80. The method of claim 79, wherein the donor polynucleotide is designed to repair one or more amino acid mutations or deletions in the WAS gene.

81. The method of claim 79, wherein the donor polynucleotide comprises a cDNA encoding a WAS polypeptide.

82. The method of claim 79, wherein the donor polynucleotide comprises an expression cassette comprising a promoter operably linked to a cDNA encoding a WAS polypeptide.

83. The method of any one of claims 79 to 82, wherein the lengths of the 5' and 3' homology arms are independently selected from about 100 bp to about 2500 bp.

84. The method of any one of claims 79 to 82, wherein the lengths of the 5' and 3' homology arms are independently selected from about 600 bp to about 1500 bp.

85. The method of any one of claims 79 to 82, wherein the 5' homology arm is about 1500 bp and the 3' homology arm is about 1000 bp.

86. The method of any one of claims 79-82, wherein the 5' homology arm is about 600 bp and the 3' homology arm is about 600 bp.

87. The method of any one of claims 65-86, wherein the donor repair template is introduced into the cell using a viral vector.

88. The method of claim 87, wherein the viral vector is a recombinant adeno-associated viral vector (rAAV) or a retrovirus.

89. The method of claim 88, wherein the rAAV has one or more ITRs from AAV2.

90. The method of claim 88 or claim 89, wherein the rAAV has a serotype selected from the group consisting of AAV1, AAV2, AAV3, AAV4, AAV5, AAV6, AAV7, AAV8, AAV9 and AAV10.

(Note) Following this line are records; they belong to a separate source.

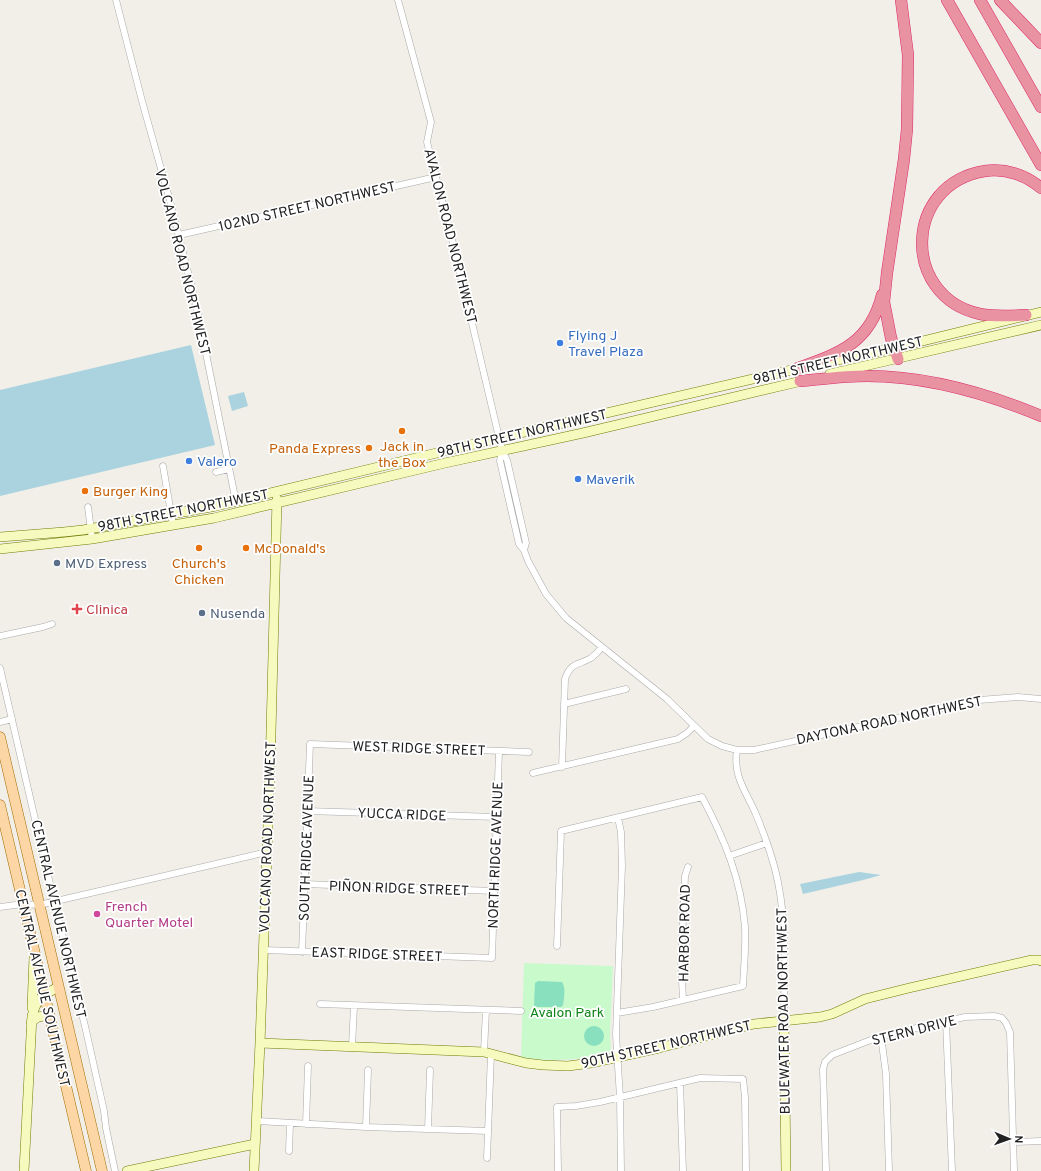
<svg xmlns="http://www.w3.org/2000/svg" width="1041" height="1171" viewBox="0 0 1041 1171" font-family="Overpass,sans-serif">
	<rect width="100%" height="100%" fill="#f2efe9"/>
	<!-- park -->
	<path fill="#c8facc" d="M524 963 613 966 610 1035 611 1049 609 1052C579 1061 551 1062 521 1057Z"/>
	<!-- pitch -->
	<path fill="#88e0be" d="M538 981 562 982C566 988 564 998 563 1005L561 1007H536L534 1005 535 983Z
		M584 1036a10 10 0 1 1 20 0a10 10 0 1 1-20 0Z"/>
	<!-- water -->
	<path fill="#aad3df" d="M191 345 215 445 0 496V390Z
		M244 392 248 406 232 411 228 396Z
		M859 872 881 875 863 880 803 894 800 884Z"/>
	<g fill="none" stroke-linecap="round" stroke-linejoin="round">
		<!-- street casing -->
		<g stroke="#a9a9a9" stroke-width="7">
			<path id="street" d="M116 0 142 101 170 201 196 304 236 502 234 503
				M398 0 431 122 427 142 455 251 502 450 507 460 526 543 524 550 519 544 500 461 502 450
				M179 235 436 177
				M163 466 173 525
				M216 472 229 469
				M88 507 92 539
				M524 550 528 561 546 594 566 618 667 699 708 739 722 746 737 750C733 776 745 790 755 812 763 831 770 850 775 869 788 919 784 970 784 1021
				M0 636 43 627 52 624
				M0 668 54 901 85 1026 104 1111 106 1128 115 1171
				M564 704 626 689
				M0 722 12 719
				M737 750H754L979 700 1018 697 1041 699
				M562 767 565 679C571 662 577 666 591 658 595 655 599 651 602 647
				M533 773 678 739 687 733 694 726
				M307 811 496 817
				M618 818 621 832 622 866 616 1035 620 1097 621 1171
				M729 856 767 843
				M304 884 494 891
				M0 907 23 904 39 905 267 852
				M557 946 561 831 702 797C725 840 741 879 745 927 746 947 744 966 743 986L653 1007 617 1013
				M263 950 492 958 499 751
				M302 952 310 744 529 752
				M683 1000 681 961 685 876 688 867
				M320 1004 521 1011
				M946 1021 952 1171
				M881 1036 886 1074 889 1171
				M352 1047 354 1006
				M484 1052 486 1010
				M680 1083 683 1171
				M257 1121 366 1127 488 1131
				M306 1124 308 1066
				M366 1127 368 1070
				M428 1129 430 1070
				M1013 1142 1041 1141
				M289 1151 290 1124
				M487 1158 491 1054
				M558 1171 557 1107 576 1106 600 1102 700 1078 743 1079 745 1097 746 1171
				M826 1171 823 1069 825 1062 832 1055 881 1036 965 1017 994 1016 1002 1018 1006 1023 1010 1032 1014 1171"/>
		</g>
		<!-- secondary casing -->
		<g stroke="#707d05" stroke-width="10">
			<path id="secondary" d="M818 364 894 348 1041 312
				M830 374 1041 325
				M0 537 64 532 83 530 216 506 499 438 804 367
				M0 549 92 539 214 518 445 463 583 433 806 380
				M32 1008 34 957
				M784 1021 786 1171
				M31 1022 38 1017 49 1015
				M260 1043 484 1052 526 1063 543 1065 568 1066 591 1063 659 1048 754 1024 820 1017 832 1014 865 999 909 988 1032 960H1039L1041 961
				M24 1171 32 1016C37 997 43 996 58 987
				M127 1171 255 1144
				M254 1171 260 1043 270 771 277 499"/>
		</g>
		<!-- primary casing -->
		<g stroke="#a06b00" stroke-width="11">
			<path id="primary" d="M0 737 102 1171
				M0 805 86 1171"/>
		</g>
		<!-- highway casing -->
		<g stroke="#dc2a67" stroke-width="12">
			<path id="highway" d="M947 0 1041 165
				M980 0 1041 107
				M1000 0 1041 43
				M1026 315C1011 316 995 317 980 314 901 297 903 184 985 171 1005 168 1026 175 1041 188
				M898 359 891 338 884 302 887 273 904 159 907 129 908 55 901 0
				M798 368C840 353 870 343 882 295
				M800 381C822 379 845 376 867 376 927 376 986 393 1041 416"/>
		</g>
		<!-- street -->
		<use href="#street" stroke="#fff" stroke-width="6"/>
		<!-- secondary -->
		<use href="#secondary" stroke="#f7fabf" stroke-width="9"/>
		<!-- primary -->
		<use href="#primary" stroke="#fcd6a4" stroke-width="10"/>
		<!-- highway -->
		<use href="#highway" stroke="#e892a2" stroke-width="11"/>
	</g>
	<!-- markers -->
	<g fill="#3f7fe0" stroke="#fff" stroke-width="1.5">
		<circle cx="560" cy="343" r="4"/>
		<circle cx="189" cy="461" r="4"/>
		<circle cx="578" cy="479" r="4"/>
	</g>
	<g fill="#e8710a" stroke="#fff" stroke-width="1.5">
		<circle cx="402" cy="431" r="4"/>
		<circle cx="369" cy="448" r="4"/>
		<circle cx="85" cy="491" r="4"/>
		<circle cx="199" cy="548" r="4"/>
		<circle cx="246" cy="548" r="4"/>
	</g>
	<g fill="#5c6f8a" stroke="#fff" stroke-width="1.5">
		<circle cx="57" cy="563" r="4"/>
		<circle cx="202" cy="613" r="4"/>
	</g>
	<path fill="#e0444e" stroke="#fff" stroke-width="1.5" d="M75 603h4v4h4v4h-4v4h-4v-4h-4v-4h4z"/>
	<circle fill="#d1479c" stroke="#fff" stroke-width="1.5" cx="97" cy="914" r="4"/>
	<g text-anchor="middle" stroke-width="3.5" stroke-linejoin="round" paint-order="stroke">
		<!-- street labels -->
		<g font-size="14" fill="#222" stroke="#fff">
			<text transform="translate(307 206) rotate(-13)" y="5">102ND STREET NORTHWEST</text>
			<text transform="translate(451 236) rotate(76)" y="5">AVALON ROAD NORTHWEST</text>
			<text transform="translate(183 262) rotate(76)" y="5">VOLCANO ROAD NORTHWEST</text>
			<text transform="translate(838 360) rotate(-13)" y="5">98TH STREET NORTHWEST</text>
			<text transform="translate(522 433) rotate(-13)" y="5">98TH STREET NORTHWEST</text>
			<text transform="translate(183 510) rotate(-11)" y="5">98TH STREET NORTHWEST</text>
			<text transform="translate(889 720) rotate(-12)" y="5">DAYTONA ROAD NORTHWEST</text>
			<text transform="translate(419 748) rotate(2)" y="5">WEST RIDGE STREET</text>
			<text transform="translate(402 814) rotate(2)" y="5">YUCCA RIDGE</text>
			<text transform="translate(267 837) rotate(-88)" y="5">VOLCANO ROAD NORTHWEST</text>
			<text transform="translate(306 848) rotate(-88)" y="5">SOUTH RIDGE AVENUE</text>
			<text transform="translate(495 855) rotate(-88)" y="5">NORTH RIDGE AVENUE</text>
			<text transform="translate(399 888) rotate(2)" y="5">PIÑON RIDGE STREET</text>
			<text transform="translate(59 919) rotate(77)" y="5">CENTRAL AVENUE NORTHWEST</text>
			<text transform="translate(684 933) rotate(-89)" y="5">HARBOR ROAD</text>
			<text transform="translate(377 954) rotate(2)" y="5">EAST RIDGE STREET</text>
			<text transform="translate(43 988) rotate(77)" y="5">CENTRAL AVENUE SOUTHWEST</text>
			<text transform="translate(783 1011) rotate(-91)" y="5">BLUEWATER ROAD NORTHWEST</text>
			<text transform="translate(914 1030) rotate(-14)" y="5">STERN DRIVE</text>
			<text transform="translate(666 1044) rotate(-13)" y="5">90TH STREET NORTHWEST</text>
		</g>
		<!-- shop labels -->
		<g font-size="14" fill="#366cbe" stroke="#fff" text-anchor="start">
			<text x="568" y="340">Flying J<tspan x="568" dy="16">Travel Plaza</tspan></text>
			<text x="197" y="466">Valero</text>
			<text x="586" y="484">Maverik</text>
		</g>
		<!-- food labels -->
		<g font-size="14" fill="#c56008" stroke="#fff">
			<text x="402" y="451">Jack in<tspan x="402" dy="16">the Box</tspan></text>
			<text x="361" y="453" text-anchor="end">Panda Express</text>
			<text x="93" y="496" text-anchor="start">Burger King</text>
			<text x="254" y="553" text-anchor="start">McDonald's</text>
			<text x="199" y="568">Church's<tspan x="199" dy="16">Chicken</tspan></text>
		</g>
		<!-- service labels -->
		<g font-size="14" fill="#4e5e75" stroke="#fff" text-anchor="start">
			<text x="65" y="568">MVD Express</text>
			<text x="210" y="618">Nusenda</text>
		</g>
		<!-- health labels -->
		<g font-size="14" fill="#be3a42" stroke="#fff" text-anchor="start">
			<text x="86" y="614">Clinica</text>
		</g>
		<!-- hotel labels -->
		<g font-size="14" fill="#b23c85" stroke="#fff" text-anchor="start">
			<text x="105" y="911">French<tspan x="105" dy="16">Quarter Motel</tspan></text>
		</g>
		<!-- park labels -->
		<g font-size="14" fill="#0c8416" stroke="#fff">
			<text x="567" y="1017">Avalon Park</text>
		</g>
	</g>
	<!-- north arrow -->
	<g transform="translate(1009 1139) rotate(92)" stroke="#ffffff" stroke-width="3" paint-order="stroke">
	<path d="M0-3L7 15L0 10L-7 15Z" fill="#222222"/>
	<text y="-6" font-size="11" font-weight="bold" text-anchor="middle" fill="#222222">N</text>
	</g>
</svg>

91. The method of any one of claims 88 to 90, wherein the rAAV has the AAV2 or AAV6 serotype.

92. The method of claim 88, wherein the retrovirus is a lentivirus.

93. The method of claim 92, wherein the lentivirus is an integrase deficient lentivirus (IDLV).

94. A treatment, prevention or amelioration of WAS, immune system disorders, thrombocytopenia, eczema, X-linked thrombocytopenia (XLT) or X-linked neutropenia (XLN) or a condition related thereto A method of at least one symptom of the disease, the method comprising harvesting a population of HSPCs from a subject; editing the population of HSPCs according to the method of any one of claims 65 to 93, and administering the edited population of HSPCs to the population of HSPCs described subjects.

95. A method of treating, preventing or ameliorating at least one symptom of WAS, immune system disorder or a condition related thereto, said method comprising harvesting an immune effector cell population from a subject; according to any one of claims 71 to 75 The method edits the immune effector cell population, and administers the edited cell population to the subject.